Hormone and glucose signalling in POMC and AgRP neurons

Abstract

In the wake of the obesity pandemic, increased research efforts are under way to define how peripheral hormones and metabolites regulate energy homeostasis. The melanocortin system, comprising anorexigenic proopiomelanocortin (POMC) expressing neurons and orexigenic agouti-related protein (AgRP)/neuropeptide Y (NPY) coexpressing neurons in the arcuate nucleus of the hypothalamus are crucial for normal energy homeostasis both in rodents and humans. They are regulated by peripheral hormones such as leptin and insulin, as well as nutrients such as glucose, amino acids and fatty acids. Although much progress has been made, recent reports continue to underline how restricted our understanding of POMC and AgRP/NPY neuron regulation by these signals is. Importantly, ATP-dependent potassium (K(ATP)) channels are regulated both by ATP (from glucose metabolism) and by leptin and insulin, and directly control electrical excitability of both POMC and AgRP neurons. Thus, this review attempts to offer an integrative overview about how peripheral signals, particularly leptin, insulin and glucose, converge on a molecular level in POMC and AgRP neurons of the arcuate nucleus of the hypothalamus to control energy homeostasis.

Figure 1. Direct and indirect models of glucose sensing

Glucose reaches neurons via cerebrospinal fluid or leaky blood–brain barrier. It is taken up directly by the neuron via a glucose transporter (GLUT), phosphorylated by glucose kinase (GK) and then metabolized to produce ATP, or it is taken up by astrocytes, converted to lactate, and then transported to neurons, where it is again used for ATP generation. ATP binds to and closes K_ATP channels, which leads to depolarization and an increase in firing. On the other hand, ATP generation decreases the AMP/ATP ratio, which leads to a decrease in AMPK activity. AMPK itself seems to be necessary for glucose sensing (at least in POMC and AgRP neurons), but it is unclear if gene expression, regulation of glucose transporters or other mechanisms contribute to that.

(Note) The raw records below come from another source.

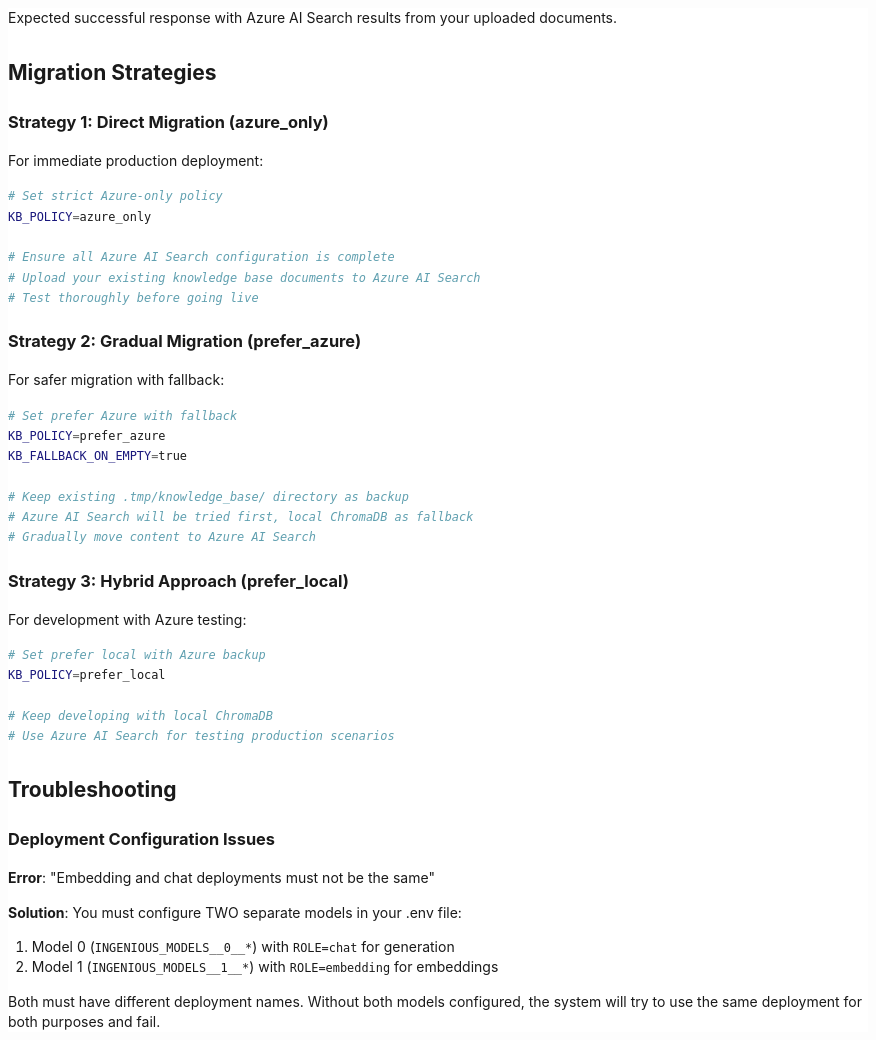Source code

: Expected successful response with Azure AI Search results from your uploaded documents.

## Migration Strategies

### Strategy 1: Direct Migration (azure_only)

For immediate production deployment:

```bash
# Set strict Azure-only policy
KB_POLICY=azure_only

# Ensure all Azure AI Search configuration is complete
# Upload your existing knowledge base documents to Azure AI Search
# Test thoroughly before going live
```

### Strategy 2: Gradual Migration (prefer_azure)

For safer migration with fallback:

```bash
# Set prefer Azure with fallback
KB_POLICY=prefer_azure
KB_FALLBACK_ON_EMPTY=true

# Keep existing .tmp/knowledge_base/ directory as backup
# Azure AI Search will be tried first, local ChromaDB as fallback
# Gradually move content to Azure AI Search
```

### Strategy 3: Hybrid Approach (prefer_local)

For development with Azure testing:

```bash
# Set prefer local with Azure backup
KB_POLICY=prefer_local

# Keep developing with local ChromaDB
# Use Azure AI Search for testing production scenarios
```

## Troubleshooting

### Deployment Configuration Issues

**Error**: "Embedding and chat deployments must not be the same"

**Solution**: You must configure TWO separate models in your .env file:
1. Model 0 (`INGENIOUS_MODELS__0__*`) with `ROLE=chat` for generation
2. Model 1 (`INGENIOUS_MODELS__1__*`) with `ROLE=embedding` for embeddings

Both must have different deployment names. Without both models configured, the system will try to use the same deployment for both purposes and fail.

Figure 2. The role of PI3K and K_ATP channels in leptin and insulin signalling

Leptin and insulin both activate PI3K to induce either depolarization (leptin) or hyperpolarization (insulin). It is unclear how activation of the same signalling cascade leads to the two contrary outcomes, but subtle differences in activation strength and/or duration may contribute. Moreover, regulation of actin filaments may be necessary for K_ATP channel activation. PI3K activation also induces nuclear export of FOXO1, and thus abrogates FOXO1's inhibition of POMC expression. STAT3 activation induced by leptin is the driving force behind POMC expression, and competes with FOXO1 to bind the POMC promoter. At the same time, leptin, either by cell autonomous or presynaptic mechanisms, controls synaptic input onto POMC neurons. AKT, protein kinase B; PI3K, phosphatidylinositol 3-kinase; IR, insulin receptor; ObRb, long (signalling) isoform of the leptin receptor; PIP₃, phosphatidylinositol-3,4,5-trisphosphate.

Figure 3. Hypothetical regulation of K_ATP channel subunit expression by hormones and nutrients

K_ATP channel subunits KIR6.1/6.2 and SUR1/2 have been shown to be regulated by glycaemia and hormones such as oestradiol and progesterone. Changes in subunit expression may lead to differences in neuronal response towards glucose, which ultimately affects peripheral glucose production, which again either reinforces or diminishes K_ATP channel subunit expression. Besides neuropeptide expression, acute adjustment of ion channel activity and synaptic plasticity, regulation of subunit expression might be essential for central homeostatic control. The factors crucially involved in the KIR/SUR expression are not understood and thus stated as ‘Factor X’. S, steroids.